8. We must compliment Mr. Watkins for having been very frank during the hearing because he did not seek to conceal the various other contributory factors that led to the late payment of the whole of the VAT. As he conceded, he had no idea that there might be a penalty for late payment of the VAT, and indeed a very significant penalty. He also accepted that the business had no borrowings, and had not sought any overdraft facility from its bank because Mr. Watkins said that he did not like borrowings. He also gave the impression that, being oblivious to the possible consequences of being late in paying the VAT liability, it would be better to conserve the cash at the bank for other periodic outlays, and catch up in paying the VAT as quickly as possible, rather than treat the liability to pay the VAT as an urgent priority. Had he realised that by paying £18,000 towards the VAT liability he could have considerably diminished the surcharge, then naturally he would have paid the £18,000.
9. Mr. Watkins also explained that at the relevant time, the business had some cash flow problems because it paid for its supplies in advance, yet gave customers 30 days credit. We were unclear whether the suppliers were insisting on advance payment with a relatively new business, but Mr. Watkins certainly said that its practice had now changed and that it was no longer paying for supplies in advance. He also said that following the early March VAT default, the business had negotiated a bank overdraft.
10. The overall impression that we gained was that the business was a relatively new business where the VAT default resulted partly from very understandable ignorance, partly from a failure to anticipate fairly normal modest delays in settling invoices by customers, and partly the failure to negotiate any bank overdraft. We accept that the late payment by Gemini Devices was a factor, but it was a modest delay in paying a relatively small sum, and something that business should plan to accommodate.
11. We appreciate that the high turnover in the period, and the fact that the surcharge rate had reached 10% without the Appellant or Mr. Watkins being aware of this, meant that the surcharge was a significant and serious charge for the company to bear. We have no jurisdiction of any sort to reduce it, however, and only jurisdiction to discharge it where we are satisfied that the Appellant had a reasonable excuse for late payment.
12. This Appeal is accordingly dismissed because our decision is that the modest late payment of £15,000 by Gemini Devices out of its total invoice debt of £25,000 did not constitute the sort of unmanageable major default by a dominant customer that can constitute a reasonable excuse for late payment.

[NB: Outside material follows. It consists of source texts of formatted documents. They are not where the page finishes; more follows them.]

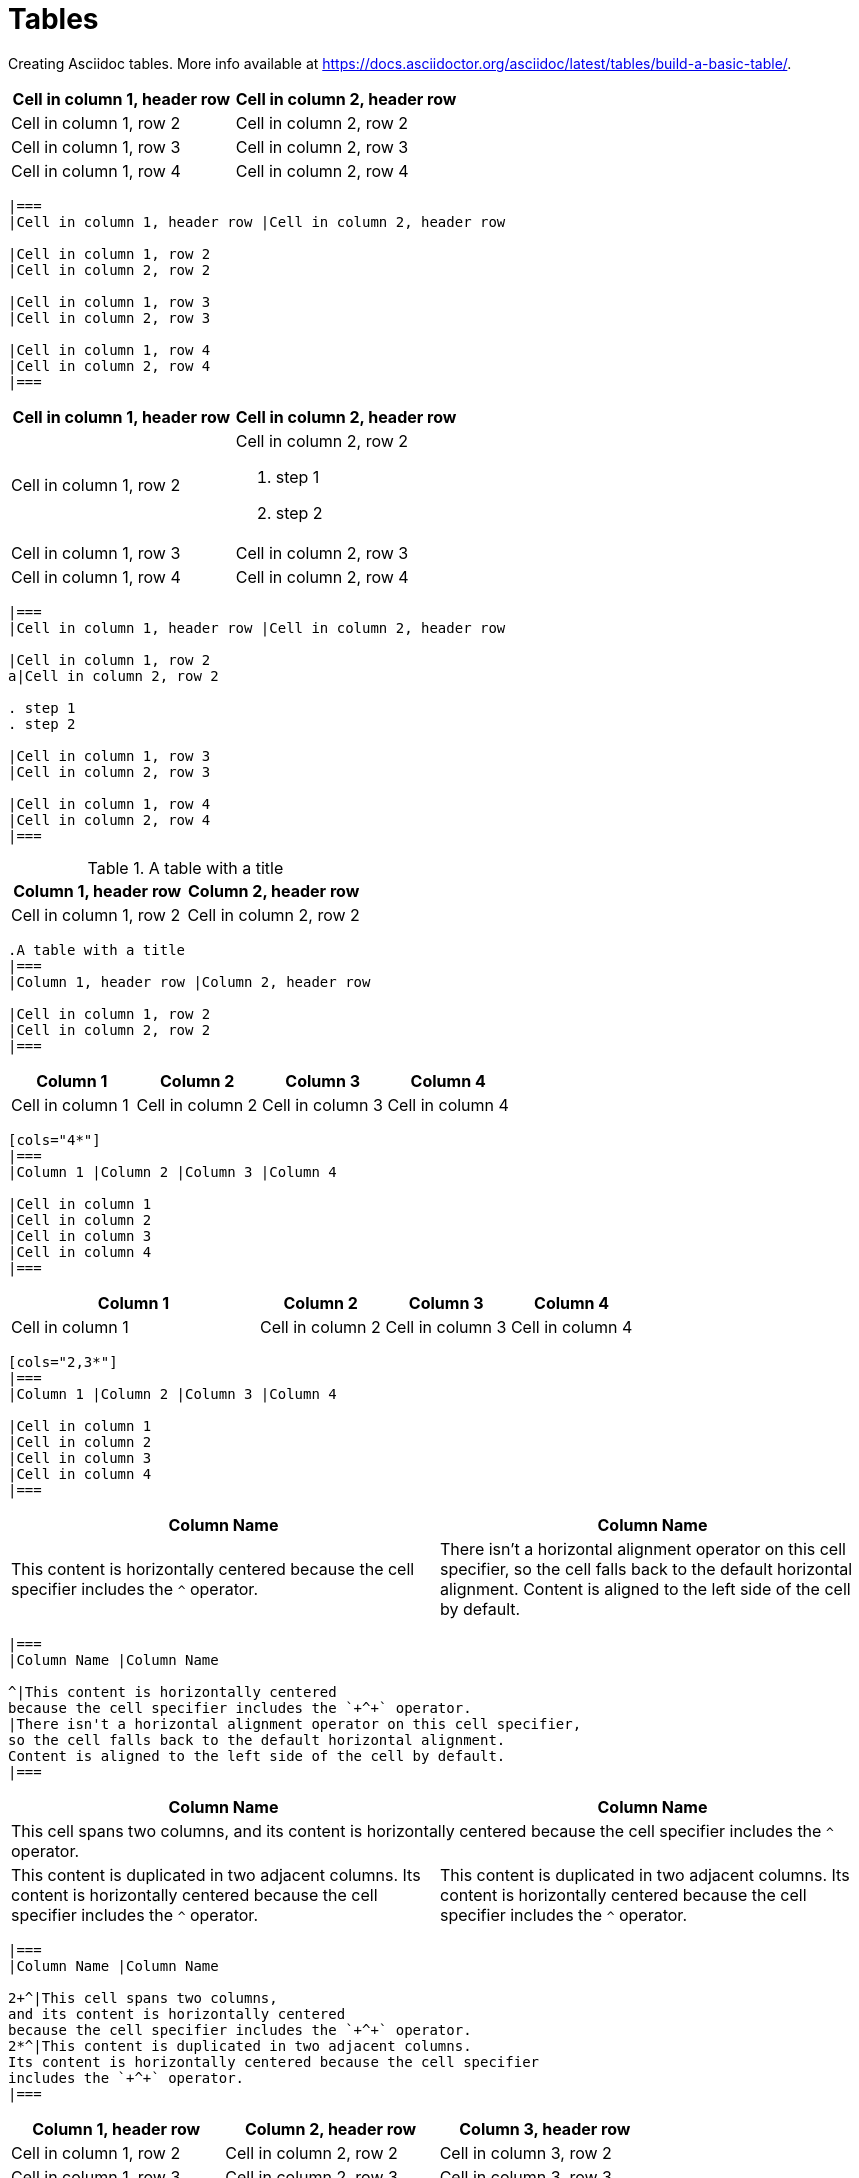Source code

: = Tables
:description: Creating Asciidoc tables.

{description} More info available at https://docs.asciidoctor.org/asciidoc/latest/tables/build-a-basic-table/.

[.two-column]
====
|===
|Cell in column 1, header row |Cell in column 2, header row

|Cell in column 1, row 2
|Cell in column 2, row 2

|Cell in column 1, row 3
|Cell in column 2, row 3

|Cell in column 1, row 4
|Cell in column 2, row 4
|===

```asciidoc
|===
|Cell in column 1, header row |Cell in column 2, header row

|Cell in column 1, row 2
|Cell in column 2, row 2

|Cell in column 1, row 3
|Cell in column 2, row 3

|Cell in column 1, row 4
|Cell in column 2, row 4
|===
```
====

[.two-column]
====
|===
|Cell in column 1, header row |Cell in column 2, header row

|Cell in column 1, row 2
a|Cell in column 2, row 2

. step 1
. step 2

|Cell in column 1, row 3
|Cell in column 2, row 3

|Cell in column 1, row 4
|Cell in column 2, row 4
|===

```asciidoc
|===
|Cell in column 1, header row |Cell in column 2, header row

|Cell in column 1, row 2
a|Cell in column 2, row 2

. step 1
. step 2

|Cell in column 1, row 3
|Cell in column 2, row 3

|Cell in column 1, row 4
|Cell in column 2, row 4
|===
```
====

[.two-column]
====
.A table with a title
|===
|Column 1, header row |Column 2, header row

|Cell in column 1, row 2
|Cell in column 2, row 2
|===

```asciidoc
.A table with a title
|===
|Column 1, header row |Column 2, header row

|Cell in column 1, row 2
|Cell in column 2, row 2
|===
```
====

[.two-column]
====
[cols="4*"]
|===
|Column 1 |Column 2 |Column 3 |Column 4

|Cell in column 1
|Cell in column 2
|Cell in column 3
|Cell in column 4
|===

```asciidoc
[cols="4*"]
|===
|Column 1 |Column 2 |Column 3 |Column 4

|Cell in column 1
|Cell in column 2
|Cell in column 3
|Cell in column 4
|===
```
====

[.two-column]
====
[cols="2,3*"]
|===
|Column 1 |Column 2 |Column 3 |Column 4

|Cell in column 1
|Cell in column 2
|Cell in column 3
|Cell in column 4
|===

```asciidoc
[cols="2,3*"]
|===
|Column 1 |Column 2 |Column 3 |Column 4

|Cell in column 1
|Cell in column 2
|Cell in column 3
|Cell in column 4
|===
```
====

[.two-column]
====
|===
|Column Name |Column Name

^|This content is horizontally centered
because the cell specifier includes the `+^+` operator.
|There isn't a horizontal alignment operator on this cell specifier,
so the cell falls back to the default horizontal alignment.
Content is aligned to the left side of the cell by default.
|===

```asciidoc
|===
|Column Name |Column Name

^|This content is horizontally centered
because the cell specifier includes the `+^+` operator.
|There isn't a horizontal alignment operator on this cell specifier,
so the cell falls back to the default horizontal alignment.
Content is aligned to the left side of the cell by default.
|===
```
====

[.two-column]
====
|===
|Column Name |Column Name

2+^|This cell spans two columns,
and its content is horizontally centered
because the cell specifier includes the `+^+` operator.
2*^|This content is duplicated in two adjacent columns.
Its content is horizontally centered because the cell specifier
includes the `+^+` operator.
|===

```asciidoc
|===
|Column Name |Column Name

2+^|This cell spans two columns,
and its content is horizontally centered
because the cell specifier includes the `+^+` operator.
2*^|This content is duplicated in two adjacent columns.
Its content is horizontally centered because the cell specifier
includes the `+^+` operator.
|===
```
====

[.two-column]
====
[width=75%]
|===
|Column 1, header row |Column 2, header row |Column 3, header row

|Cell in column 1, row 2
|Cell in column 2, row 2
|Cell in column 3, row 2

|Cell in column 1, row 3
|Cell in column 2, row 3
|Cell in column 3, row 3
|===

```asciidoc
[width=75%]
|===
|Column 1, header row |Column 2, header row |Column 3, header row

|Cell in column 1, row 2
|Cell in column 2, row 2
|Cell in column 3, row 2

|Cell in column 1, row 3
|Cell in column 2, row 3
|Cell in column 3, row 3
|===
```
====

[.two-column]
====
[cols="1,2a"]
|===
| Col 1 | Col 2

| Cell 1.1
| Cell 1.2

| Cell 2.1
| Cell 2.2

[cols="2,1"]
!===
! Col1 ! Col2

! C11
! C12

!===

|===

```asciidoc
[cols="1,2a"]
|===
| Col 1 | Col 2

| Cell 1.1
| Cell 1.2

| Cell 2.1
| Cell 2.2

[cols="2,1"]
!===
! Col1 ! Col2

! C11
! C12

!===

|===
```
====

[.two-column]
====
[%header,format=csv]
|===
Artist,Track,Genre
Baauer,Harlem Shake,Hip Hop
The Lumineers,Ho Hey,Folk Rock
|===

```asciidoc
[%header,format=csv]
|===
Artist,Track,Genre
Baauer,Harlem Shake,Hip Hop
The Lumineers,Ho Hey,Folk Rock
|===
```
====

13. This document contains full findings of fact and the reasons for our decision in relation to the appeal. Any party dissatisfied with the decision relevant to it has a right to apply for permission to appeal against it pursuant to Rule 39 of the Tribunal Procedure (First-tier Tribunal) Tax Chamber Rules 2009. The application must be received by this Tribunal not later than 56 days after this decision is sent to that party. The parties are referred to “Guidance to accompany a Decision from the First-tier Tribunal (Tax Chamber)” which accompanies and forms part of this decision notice.